With Australians being banned from travelling to Mozambique on account of a spate of kidnappings, I have had to look further afield for my ocean fix. Last weekend my eyes settled on St Lucia, a little town on SA’s eastern coast. St Lucia is the gateway to the iSimangaliso Wetland Park, a UNESCO world heritage site that protects five distinct ecosystems (everything from offshore reefs to lakes, wetlands, woodlands and coastal forests) across 200 kilometres and 328,000 hectares. What St Lucia is probably best known for, however, is the occasional jaunt by local hippos down its main street.
Despite the forecast of non-stop rain and freak hippo attacks, I found two friends to join me for the weekend getaway. Helene and Liz proved wonderful companions, full of insightful conversation, French instruction, and bound by our barren spinsterhood (That’s BS for short). The first night was spent in typical beachside fashion: indulging in seafood and wine.
We awoke to cloud cover and drizzle the following morning, but it was not enough to dampen our desire to explore iSimilangiso, so off we headed. What we found was that the cloud cover and drizzle actually accentuated the colours of the flora and fauna, making it even more extraordinary than I anticipated. As we drove through the different ecosystems, up to lookouts, and to the coastal Mission Rocks, I started noticing majestic birds, hair-thin flowers, bright red millipedes and camouflaged marine life that I had never paid attention to before. They far outshone the more giant spectacles of rhinos, warthogs and antelopes.
Our turnaround point was Cape Vidal, the most popular beach in the park, where we stopped to relax for the afternoon and enjoy a picnic lunch. It was a lovely idea, until the monkeys decided to snatch some of our delicious olive ciabatta. The story of what happened next differs depending on who you ask: either Isabel immediately leapt up to gallantly fight the monkeys off with her bare hands, or she was too busy sipping wine to even notice that the monkeys had charged through. I’ll let you decide which is correct.
After leaving the wetlands, we spent the final hour of sunlight making our way to the beach along a boardwalk built over a muddy swamp. It was here that the curiosity of St Lucia really hit me. Thanks to the town’s most informative signage, there appears to be not a path nor picnic site where one should not fear for their life. If it isn’t buffalos, elephants, rhinos or big cats that threaten you, it’s crocodiles, hippos and sharks. I found the sign telling us not to feed the crocodiles particularly helpful, until I realised that its placement there was probably necessitated by someone trying to feed the crocodiles. Natural selection fascinates me.

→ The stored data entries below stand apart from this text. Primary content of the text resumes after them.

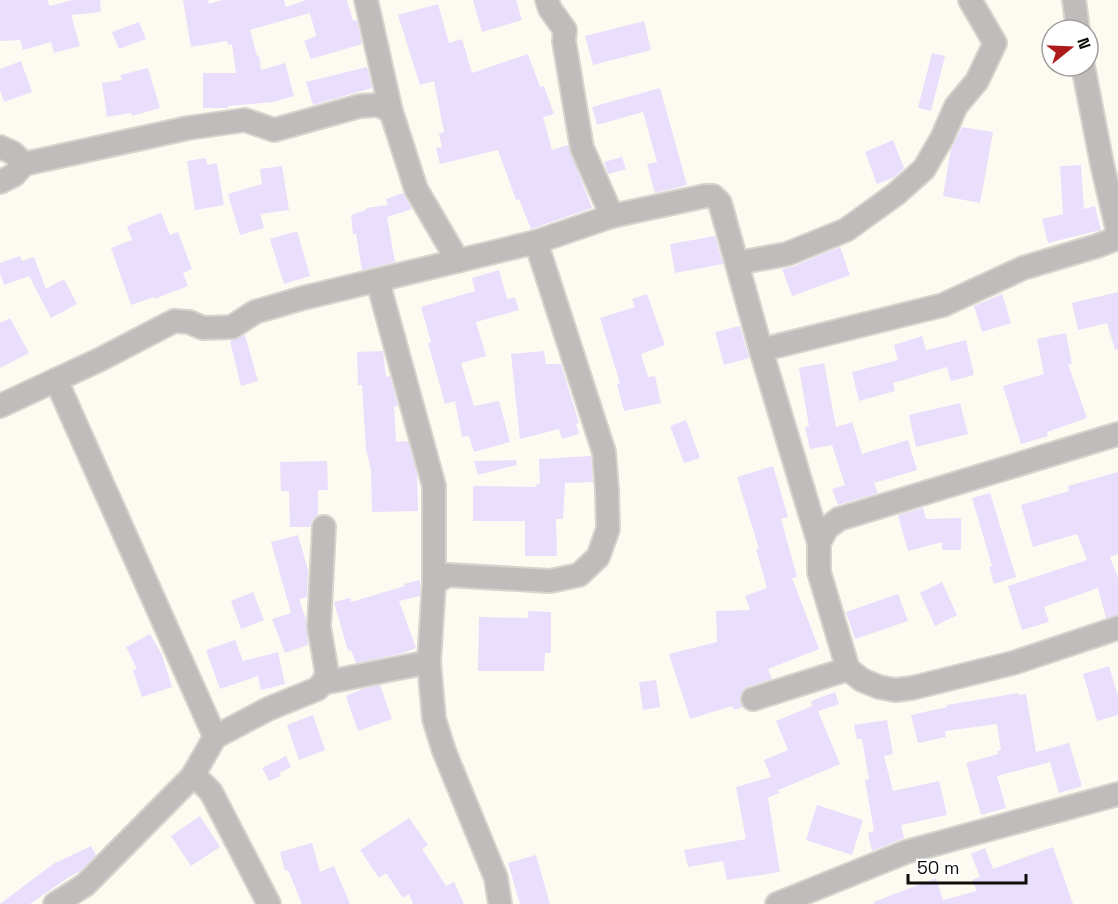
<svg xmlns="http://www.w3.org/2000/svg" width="1118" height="904" font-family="'Space Grotesk',sans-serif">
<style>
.building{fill:#e9dffd}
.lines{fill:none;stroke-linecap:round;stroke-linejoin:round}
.minor-casing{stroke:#d7d4cd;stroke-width:26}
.minor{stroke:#c0bcbc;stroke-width:22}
</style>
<rect width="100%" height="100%" fill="#fdfaf2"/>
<g class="building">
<path d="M0,0h47l3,6 22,-6h28l1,12 -30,3 9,31 -26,7 -3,-11 -28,8 -3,-10 -20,1z"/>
<path d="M183,0h25l1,4 13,-4h62l2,7 20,-7h41l6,21 4,-1 5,24 -51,15 -7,-18 12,-5 -6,-23 -60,17 7,26h2l2,14 24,-7 9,33 -21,6 -45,4v2h-25v-35h33l-4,-29 -4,1 -1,-4 -36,6z"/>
<path d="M473,0h43l6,20 -40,12z"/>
<path d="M438,4l11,39 13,-4 10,34 56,-19 12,33 4,-1 10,28 -11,3 9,33 16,-5 24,63 -61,21 -12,-30 -3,1 -18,-50 -58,14 -4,-16 6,-1 -3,-13 5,-2 -10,-51 -14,4 -22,-70z"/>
<path d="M644,21l7,29 -58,15 -8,-29z"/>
<path d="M139,22l7,17 -27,10 -7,-17z"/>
<path d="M932,53l13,3 -14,55 -13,-3z"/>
<path d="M21,61l11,31 -28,10 -4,-12v-21z"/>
<path d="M367,67l5,21 -59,17 -7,-23z"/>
<path d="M148,68l12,40 -28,8 -1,-3 -24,4 -5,-34 20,-3 -2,-5z"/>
<path d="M660,88l27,97 -32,8 -8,-29 10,-2 -14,-50 -46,13 -5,-18z"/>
<path d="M962,127l31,5 -13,71 -37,-7 8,-47z"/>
<path d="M893,140l11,28 -9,9 -18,7 -12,-32z"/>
<path d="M622,157l4,12 -18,5 -4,-12z"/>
<path d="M206,158l1,7 10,-2 7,42 -29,5 -8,-49z"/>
<path d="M1081,165l3,44 11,-3 6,24 -53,13 -6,-24 21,-5 -3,-48z"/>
<path d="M282,166l7,44 -29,4 4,14 -24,7 -12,-41 34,-10 -2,-15z"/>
<path d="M403,193l9,16 -25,8 8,45 -33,8 -6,-36h-3l-2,-19 15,-5v-2l22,-3 -2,-6z"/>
<path d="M161,213l9,22 8,-3 14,37 -9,4 5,13 -34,13v-2l-23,8 -20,-57 21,-8 -5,-14z"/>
<path d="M297,231l13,45 -26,8 -14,-45z"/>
<path d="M715,236l8,28 -48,9 -5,-29z"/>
<path d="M840,247l10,28 -58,21 -10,-27 10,-2z"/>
<path d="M20,256l2,5 12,-4 12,32 18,-10 13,25 -26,14 -22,-42 -25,9 -4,-12v-10z"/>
<path d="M499,270l8,29 8,-2 4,13 -43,12 10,34 -25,7 13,43 25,-5 11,41 -36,10 -5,-16 -7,1 -7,-36 -10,3 -17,-61 3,-1 -10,-35 54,-16 -3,-13z"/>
<path d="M1118,292v57l-3,1 -8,-27 -29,7 -6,-27z"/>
<path d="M647,294l18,51 -24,9 7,23 7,-1 6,27 -37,8 -7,-27 3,-1 -20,-65 35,-11 -3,-8z"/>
<path d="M1002,294l9,29 -29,9 -8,-26z"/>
<path d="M10,318l19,35 -29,15v-45z"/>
<path d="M740,326l9,32 -25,7 -9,-33z"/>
<path d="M1066,333l6,31h-4l19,54 -40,14 1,4 -27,8 -18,-58 41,-12 -7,-35z"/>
<path d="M245,335l13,46 -17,5 -11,-45z"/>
<path d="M922,336l4,14 40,-10 8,35 -23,6 -4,-14 -54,16 2,8 -36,10 -7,-29 46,-12 -4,-15z"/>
<path d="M383,351l3,26 4,-1 8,30 -4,1 2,35 12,-1 9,33 1,37 -46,1 -1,-42 -5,-20 -4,-65h-4l-1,-33z"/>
<path d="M544,351l2,13h15l18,59 -3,1 3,10 -17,5 -3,-10 -39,10 -9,-85z"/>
<path d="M824,363l12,64 16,-5 10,32 46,-14 9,30 -43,13 4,10 -40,12 -6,-16 13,-4 -13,-40 -22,4 -5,-22 4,-1 -10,-58z"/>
<path d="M960,403l8,31 -52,13 -7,-32z"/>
<path d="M686,420l14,38 -16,5 -14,-37z"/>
<path d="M591,456l2,26 -28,1 -2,36h-7l1,37h-32v-35h-52v-35l63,1 1,-3h3l-1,-25z"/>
<path d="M516,460l1,5 -39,10 -4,-14z"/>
<path d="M327,461l1,29h-10v25l-5,4 -3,8h-20l-1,-36h-8l-1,-29z"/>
<path d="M773,466l15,51 -7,2 16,58 -5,1 27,71 -51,20 4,10 -23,7 -6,4 -3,7 3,10 -9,3 -2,-4 -42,13 -21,-65 48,-12 -1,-31 34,-1 -5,-14 22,-8 -11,-39h3l-22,-72z"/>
<path d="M1118,472v82l-8,3 8,21v37l-12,3 -8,-30 -54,19 5,15 -27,8 -14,-44 79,-26 -10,-26 -44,13 -12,-42 48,-14 -1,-5z"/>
<path d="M990,493l26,84 -22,7 -5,-17 3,-1 -20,-68z"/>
<path d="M923,508l3,11 35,-1v32h-19v-8l-34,9 -10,-36z"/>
<path d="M298,535l10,35 -1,27 -8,2 7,21 2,25 -23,8 -13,-34 19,-6 -20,-71z"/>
<path d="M420,580v16l-21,5 17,47 -16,6 -44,9 -5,-13 -3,1 -14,-49 16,-4 1,4 54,-16 -1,-2z"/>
<path d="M942,582l15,33 -22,11 -15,-33z"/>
<path d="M253,592l11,28 -23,9 -10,-28z"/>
<path d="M898,594l10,27 -53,18 -9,-27z"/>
<path d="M528,611l23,1v41h-6l-1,18h-66l1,-54 49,1z"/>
<path d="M150,634l12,21 10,32 -30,10 -9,-27 4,-1 -11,-22z"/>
<path d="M235,640l8,21 35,-9 7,32 -24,6 -3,-14 -38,13 -14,-39z"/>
<path d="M1109,666l9,30v19l-21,6 -14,-47z"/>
<path d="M656,680l4,27 -17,3 -4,-28z"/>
<path d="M380,685l12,34 -34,12 -12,-35 19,-8z"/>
<path d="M835,692l4,12 -21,7 22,53 -64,27 5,1 -13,6 12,74 -53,8 -4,-19 -35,6 -4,-17 62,-11 -10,-52 35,-10 -7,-17 24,-10 -12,-29 36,-15 -1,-5z"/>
<path d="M1018,693v2l8,-1 10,58 33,-9 13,43 -23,7 -9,-31 -53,14 9,32 -25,7 -15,-52 32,-9 -1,-3 4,-1 -4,-26 -52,7 1,6 -28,6 -7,-28 36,-8v-2z"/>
<path d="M313,715l12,35 -26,10 -12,-35z"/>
<path d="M887,720l6,34 -9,2 9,35 46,-10 8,34 -46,10 3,13 -32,13 -4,-18 6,-2 -9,-51 4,-1 -7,-40h-5l-3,-14z"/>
<path d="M286,756l5,11 -12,6 2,3 -12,5 -7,-13z"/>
<path d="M817,805l46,15 -11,35 -46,-15z"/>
<path d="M200,816l20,31 -29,19 -20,-30z"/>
<path d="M409,818l19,27 -6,4 24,37 8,-4 10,22h-51l-4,-10 -6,4 -17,-25 -7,5 -19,-28z"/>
<path d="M312,843l8,29 14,-6 16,38h-48l-14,-34 -3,1 -5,-19z"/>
<path d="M91,846l5,9 -16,16 -11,6 -39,27h-30l53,-40z"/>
<path d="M1053,847l20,57h-199v-2l62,-24 7,22 34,-9 -5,-11 8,-3 -9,-23 14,-6 8,21z"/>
<path d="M536,855l14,49h-30l-12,-41z"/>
</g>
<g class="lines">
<defs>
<g id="minor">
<path d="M366,0l25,111 25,78 42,72"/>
<path d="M547,0l3,9 15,21 -1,11 18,107 30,68"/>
<path d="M1074,0l4,30"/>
<path d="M1083,66l19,98 16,68"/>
<path d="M0,147l13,6 11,11"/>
<path d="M0,182l14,-7 10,-11 164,-36 57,-8 29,10 86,-24 18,-1 13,6"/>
<path d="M737,263l50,-9 59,-24 50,-36 28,-25 18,-31 14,-32 21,-25 18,-38 -25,-43"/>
<path d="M381,280v13l53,193v97l-5,79 5,57 10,32 52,127 4,26"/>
<path d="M761,350l182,-45 80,-37 74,-22 21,-8"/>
<path d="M56,380l159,357"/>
<path d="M0,406l101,-47 73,-38 15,1 14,6 29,-1 23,-15 48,-14 233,-56 76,-26 93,-20h8l7,7 41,147 58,193v29l29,97 14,11 17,7 16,3 17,-2 101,-25 105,-35"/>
<path d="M819,543l8,-15 12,-9 279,-85"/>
<path d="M434,583l14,-8 102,6 29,-6 19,-18 10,-28 -1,-39 -3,-38 -68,-210"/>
<path d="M323,683l4,-10 -8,-46 5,-100"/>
<path d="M753,699l95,-30"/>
<path d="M192,777l9,5 10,10 58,112"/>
<path d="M55,904l30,-19 107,-108 23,-40 53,-28 49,-20 6,-6 106,-21"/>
<path d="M777,904l129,-52 212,-58"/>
</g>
</defs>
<use href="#minor" class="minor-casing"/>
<use href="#minor" class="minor"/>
</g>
<g transform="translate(1070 48) rotate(72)"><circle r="28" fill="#ffffff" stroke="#9f9e9d" stroke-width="1.5"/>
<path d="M0-4.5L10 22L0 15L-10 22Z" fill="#ad1c1b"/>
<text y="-9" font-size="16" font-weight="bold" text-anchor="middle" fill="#0e0d0a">N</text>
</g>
<path d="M908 874v9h118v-9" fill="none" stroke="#0e0d0a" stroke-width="3"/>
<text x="917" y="874" font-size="18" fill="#0e0d0a" stroke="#ffffff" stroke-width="4.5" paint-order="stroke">50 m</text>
</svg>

The next day, we had a few hours to spare before having to the hit the road back to Swaziland, so Liz and I decided to take a boat cruise along the lake for some hippo spotting. The boat got us very close to two big breeding pods just chilling out. Seeing them bobbing there, nestled into one another, with the littl’uns playfully attacking each other in the background, it is exceedingly difficult to picture how these 1.5 tonne rotund beasts could possibly have the inclination or dexterity to charge you at 40km/hr. Alas, I decided not to test it out (thanks to that signage!), so we finished our cruise and did some chilling of our own at a quaint coffee shop / gym before returning to the safe surrounds of Swaziland.